*Problem to work on*
Give back exactly the lines of the entries below from the line with "18: (386, 375, 1.83)" to the line with "49: (423, 234, 1.76)", inclusive, and only those.

○ ○ ○ ○ ○

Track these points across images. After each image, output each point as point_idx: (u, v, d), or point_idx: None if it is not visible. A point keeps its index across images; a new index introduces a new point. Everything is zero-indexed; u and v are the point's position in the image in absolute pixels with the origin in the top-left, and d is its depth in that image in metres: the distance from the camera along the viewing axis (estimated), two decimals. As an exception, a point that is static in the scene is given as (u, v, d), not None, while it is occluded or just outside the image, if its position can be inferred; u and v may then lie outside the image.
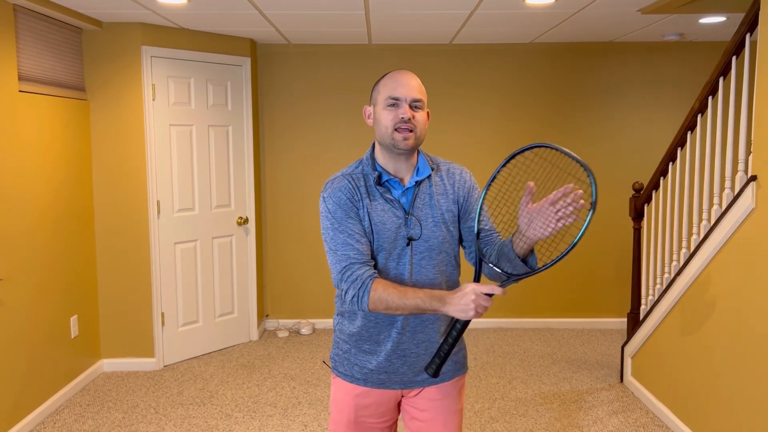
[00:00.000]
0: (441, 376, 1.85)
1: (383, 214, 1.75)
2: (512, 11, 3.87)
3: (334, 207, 1.74)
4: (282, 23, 4.23)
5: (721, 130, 3.18)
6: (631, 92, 5.20)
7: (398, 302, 1.64)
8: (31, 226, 3.57)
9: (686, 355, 3.32)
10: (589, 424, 3.54)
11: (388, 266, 1.76)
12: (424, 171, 1.79)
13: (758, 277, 2.71)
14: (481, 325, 5.40)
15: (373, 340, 1.80)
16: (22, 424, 3.46)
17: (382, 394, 1.86)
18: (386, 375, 1.83)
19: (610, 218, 5.30)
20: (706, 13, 3.92)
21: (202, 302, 4.71)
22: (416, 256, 1.76)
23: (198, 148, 4.60)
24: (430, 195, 1.79)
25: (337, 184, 1.77)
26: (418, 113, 1.73)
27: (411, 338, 1.80)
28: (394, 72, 1.76)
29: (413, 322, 1.78)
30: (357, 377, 1.85)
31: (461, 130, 5.23)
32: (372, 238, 1.75)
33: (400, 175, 1.79)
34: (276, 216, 5.30)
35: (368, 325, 1.80)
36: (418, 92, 1.73)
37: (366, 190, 1.76)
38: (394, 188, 1.77)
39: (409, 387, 1.86)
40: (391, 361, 1.81)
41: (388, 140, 1.73)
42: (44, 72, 3.72)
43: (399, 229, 1.75)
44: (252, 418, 3.66)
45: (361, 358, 1.83)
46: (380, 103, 1.75)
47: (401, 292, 1.64)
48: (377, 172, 1.77)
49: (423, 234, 1.76)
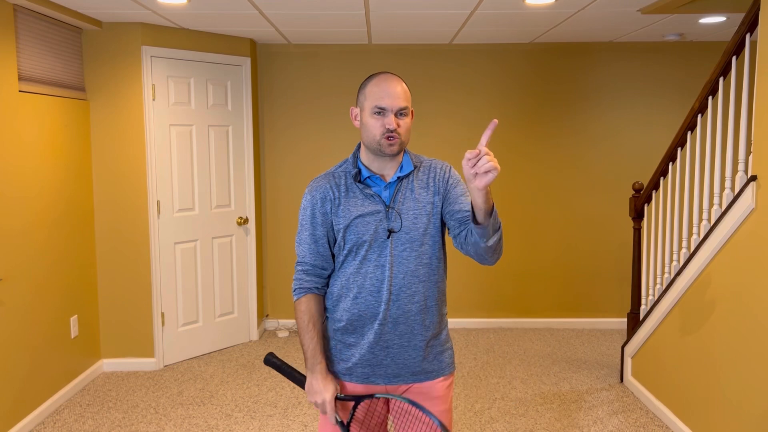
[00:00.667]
0: (426, 374, 1.88)
1: (362, 208, 1.82)
2: (512, 11, 3.87)
3: (308, 206, 1.87)
4: (282, 23, 4.23)
5: (721, 130, 3.18)
6: (631, 92, 5.20)
7: (300, 329, 1.86)
8: (31, 225, 3.57)
9: (686, 355, 3.32)
10: (589, 424, 3.54)
11: (369, 258, 1.82)
12: (407, 168, 1.86)
13: (758, 277, 2.71)
14: (481, 325, 5.40)
15: (358, 332, 1.85)
16: (22, 424, 3.46)
17: (367, 390, 1.88)
18: (370, 368, 1.86)
19: (610, 218, 5.30)
20: (706, 13, 3.92)
21: (202, 302, 4.71)
22: (397, 248, 1.81)
23: (198, 148, 4.60)
24: (411, 189, 1.85)
25: (316, 184, 1.88)
26: (403, 120, 1.80)
27: (393, 329, 1.82)
28: (380, 78, 1.80)
29: (395, 313, 1.82)
30: (342, 373, 1.88)
31: (460, 130, 5.23)
32: (346, 234, 1.82)
33: (382, 173, 1.86)
34: (276, 216, 5.30)
35: (352, 318, 1.84)
36: (403, 100, 1.78)
37: (346, 188, 1.85)
38: (375, 184, 1.85)
39: (394, 383, 1.87)
40: (374, 353, 1.84)
41: (375, 146, 1.80)
42: (44, 72, 3.72)
43: (380, 222, 1.81)
44: (252, 418, 3.66)
45: (346, 353, 1.87)
46: (367, 109, 1.80)
47: (305, 326, 1.85)
48: (356, 169, 1.85)
49: (403, 226, 1.82)
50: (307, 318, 1.85)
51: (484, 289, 5.37)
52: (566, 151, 5.25)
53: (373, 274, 1.82)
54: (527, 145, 5.24)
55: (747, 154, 3.38)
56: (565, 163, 5.25)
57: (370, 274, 1.82)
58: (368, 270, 1.82)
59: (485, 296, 5.39)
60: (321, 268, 1.88)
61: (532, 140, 5.24)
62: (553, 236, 5.33)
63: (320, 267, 1.88)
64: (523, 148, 5.25)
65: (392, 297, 1.81)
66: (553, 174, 5.27)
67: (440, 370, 1.90)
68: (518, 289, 5.38)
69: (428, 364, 1.88)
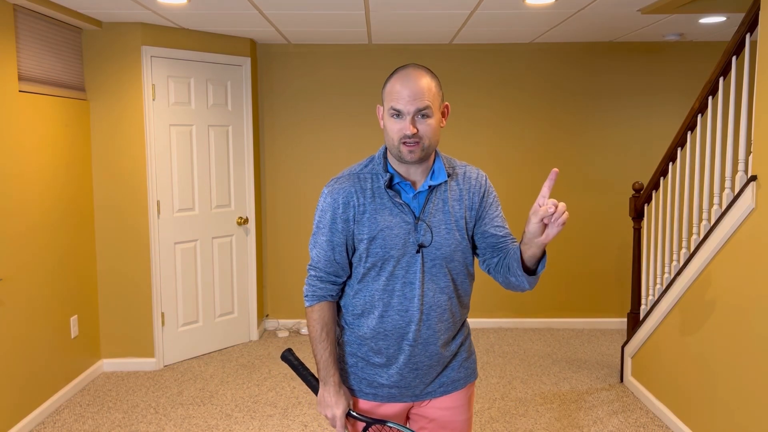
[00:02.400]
0: (453, 384, 1.80)
1: (390, 219, 1.65)
2: (512, 11, 3.87)
3: (327, 209, 1.70)
4: (282, 23, 4.23)
5: (721, 130, 3.18)
6: (631, 92, 5.20)
7: (313, 338, 1.75)
8: (31, 226, 3.57)
9: (686, 355, 3.32)
10: (589, 424, 3.55)
11: (397, 274, 1.67)
12: (440, 176, 1.68)
13: (758, 277, 2.71)
14: (481, 325, 5.40)
15: (384, 353, 1.72)
16: (22, 424, 3.46)
17: (392, 407, 1.79)
18: (398, 390, 1.75)
19: (610, 218, 5.30)
20: (706, 13, 3.92)
21: (202, 302, 4.71)
22: (427, 264, 1.67)
23: (198, 148, 4.60)
24: (444, 200, 1.69)
25: (339, 186, 1.69)
26: (424, 123, 1.59)
27: (423, 350, 1.72)
28: (399, 74, 1.61)
29: (425, 334, 1.70)
30: (366, 392, 1.77)
31: (461, 131, 5.23)
32: (371, 246, 1.66)
33: (412, 179, 1.69)
34: (276, 216, 5.30)
35: (377, 338, 1.72)
36: (425, 98, 1.57)
37: (372, 192, 1.67)
38: (405, 191, 1.68)
39: (420, 399, 1.79)
40: (403, 375, 1.73)
41: (395, 151, 1.63)
42: (44, 72, 3.72)
43: (408, 235, 1.65)
44: (252, 418, 3.66)
45: (370, 372, 1.76)
46: (386, 110, 1.63)
47: (318, 335, 1.74)
48: (389, 174, 1.66)
49: (434, 241, 1.66)
50: (320, 327, 1.74)
51: (484, 289, 5.37)
52: (566, 151, 5.25)
53: (401, 291, 1.67)
54: (527, 144, 5.24)
55: (747, 154, 3.37)
56: (565, 163, 5.25)
57: (397, 291, 1.68)
58: (395, 287, 1.68)
59: (485, 296, 5.39)
60: (336, 275, 1.75)
61: (532, 140, 5.24)
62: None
63: (335, 275, 1.75)
64: (523, 148, 5.25)
65: (423, 317, 1.68)
66: (553, 174, 5.27)
67: (466, 378, 1.84)
68: (518, 289, 5.38)
69: (454, 372, 1.81)
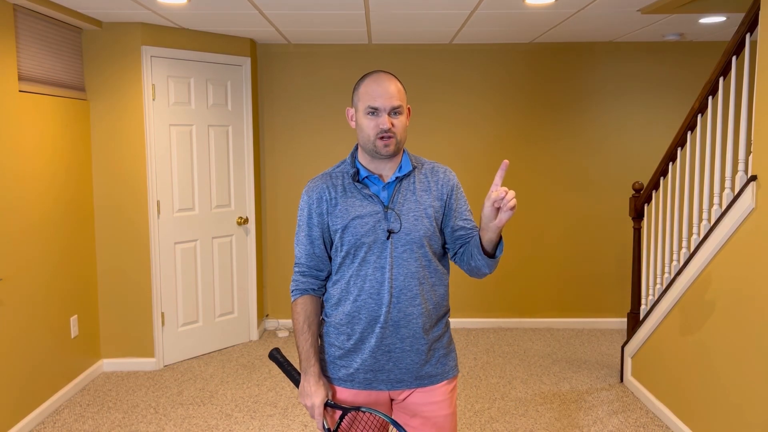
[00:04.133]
0: (429, 379, 1.85)
1: (361, 209, 1.80)
2: (512, 11, 3.87)
3: (304, 206, 1.87)
4: (282, 23, 4.23)
5: (721, 130, 3.18)
6: (631, 92, 5.20)
7: (296, 330, 1.86)
8: (30, 225, 3.57)
9: (686, 355, 3.32)
10: (589, 424, 3.55)
11: (368, 260, 1.79)
12: (406, 168, 1.84)
13: (758, 276, 2.71)
14: (481, 325, 5.40)
15: (358, 335, 1.81)
16: (22, 424, 3.46)
17: (370, 396, 1.84)
18: (372, 374, 1.82)
19: (610, 218, 5.30)
20: (706, 13, 3.92)
21: (202, 302, 4.71)
22: (397, 249, 1.79)
23: (198, 148, 4.60)
24: (412, 191, 1.83)
25: (313, 185, 1.86)
26: (397, 119, 1.77)
27: (394, 332, 1.79)
28: (372, 78, 1.78)
29: (396, 316, 1.79)
30: (343, 379, 1.84)
31: (461, 131, 5.23)
32: (344, 235, 1.80)
33: (380, 173, 1.84)
34: (276, 216, 5.30)
35: (352, 322, 1.81)
36: (397, 98, 1.76)
37: (343, 187, 1.83)
38: (373, 184, 1.82)
39: (397, 388, 1.83)
40: (377, 357, 1.80)
41: (370, 146, 1.78)
42: (44, 72, 3.72)
43: (378, 223, 1.78)
44: (252, 418, 3.66)
45: (346, 360, 1.84)
46: (360, 110, 1.78)
47: (300, 327, 1.84)
48: (354, 169, 1.82)
49: (403, 227, 1.79)
50: (302, 319, 1.84)
51: (484, 289, 5.37)
52: (566, 151, 5.25)
53: (372, 276, 1.79)
54: (527, 144, 5.24)
55: (747, 154, 3.37)
56: (565, 163, 5.25)
57: (369, 276, 1.79)
58: (368, 272, 1.79)
59: (485, 296, 5.39)
60: (317, 269, 1.86)
61: (532, 139, 5.23)
62: (554, 236, 5.33)
63: (316, 268, 1.86)
64: (523, 148, 5.25)
65: (393, 300, 1.78)
66: (553, 173, 5.27)
67: (444, 374, 1.87)
68: (518, 289, 5.38)
69: (431, 367, 1.84)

○ ○ ○ ○ ○

*Exercise answer*
18: (386, 375, 1.83)
19: (610, 218, 5.30)
20: (706, 13, 3.92)
21: (202, 302, 4.71)
22: (416, 256, 1.76)
23: (198, 148, 4.60)
24: (430, 195, 1.79)
25: (337, 184, 1.77)
26: (418, 113, 1.73)
27: (411, 338, 1.80)
28: (394, 72, 1.76)
29: (413, 322, 1.78)
30: (357, 377, 1.85)
31: (461, 130, 5.23)
32: (372, 238, 1.75)
33: (400, 175, 1.79)
34: (276, 216, 5.30)
35: (368, 325, 1.80)
36: (418, 92, 1.73)
37: (366, 190, 1.76)
38: (394, 188, 1.77)
39: (409, 387, 1.86)
40: (391, 361, 1.81)
41: (388, 140, 1.73)
42: (44, 72, 3.72)
43: (399, 229, 1.75)
44: (252, 418, 3.66)
45: (361, 358, 1.83)
46: (380, 103, 1.75)
47: (401, 292, 1.64)
48: (377, 172, 1.77)
49: (423, 234, 1.76)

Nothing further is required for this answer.